Prompt: Could you report every line of the listing below that holds the word "thumb"?

Source material:
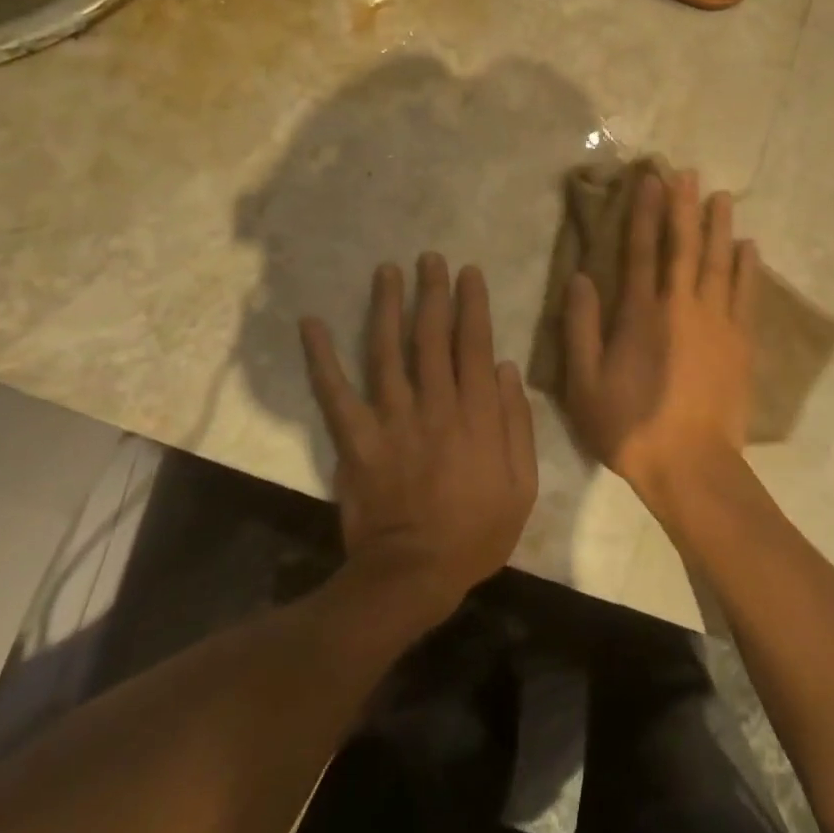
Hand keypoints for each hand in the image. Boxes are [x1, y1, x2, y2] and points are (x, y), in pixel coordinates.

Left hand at [300, 255, 537, 615]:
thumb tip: (506, 368)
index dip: (472, 304)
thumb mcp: (523, 483)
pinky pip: (336, 393)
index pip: (474, 344)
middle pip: (432, 337)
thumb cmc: (477, 531)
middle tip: (428, 258)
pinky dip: (321, 358)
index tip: (468, 272)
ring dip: (387, 307)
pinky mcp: (356, 439)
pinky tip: (310, 324)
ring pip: (388, 351)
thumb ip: (517, 423)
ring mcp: (392, 419)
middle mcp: (435, 404)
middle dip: (432, 293)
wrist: (414, 574)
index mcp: (477, 413)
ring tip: (386, 271)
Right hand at [562, 171, 758, 509]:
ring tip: (723, 196)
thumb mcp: (585, 383)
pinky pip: (746, 294)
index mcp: (641, 314)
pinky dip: (747, 268)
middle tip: (689, 173)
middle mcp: (681, 306)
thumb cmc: (630, 425)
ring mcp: (717, 322)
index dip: (645, 212)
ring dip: (720, 227)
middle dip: (685, 207)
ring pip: (719, 262)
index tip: (651, 180)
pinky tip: (749, 247)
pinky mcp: (741, 342)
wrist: (690, 466)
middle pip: (684, 246)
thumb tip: (580, 277)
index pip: (642, 250)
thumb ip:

Solution for this task:
thumb tip: (506, 368)
thumb mcp: (523, 483)
thumb cmc: (477, 531)
thumb ip: (517, 423)
thumb mcp: (585, 383)
thumb cmc: (630, 425)
thumb tip: (580, 277)
thumb ip:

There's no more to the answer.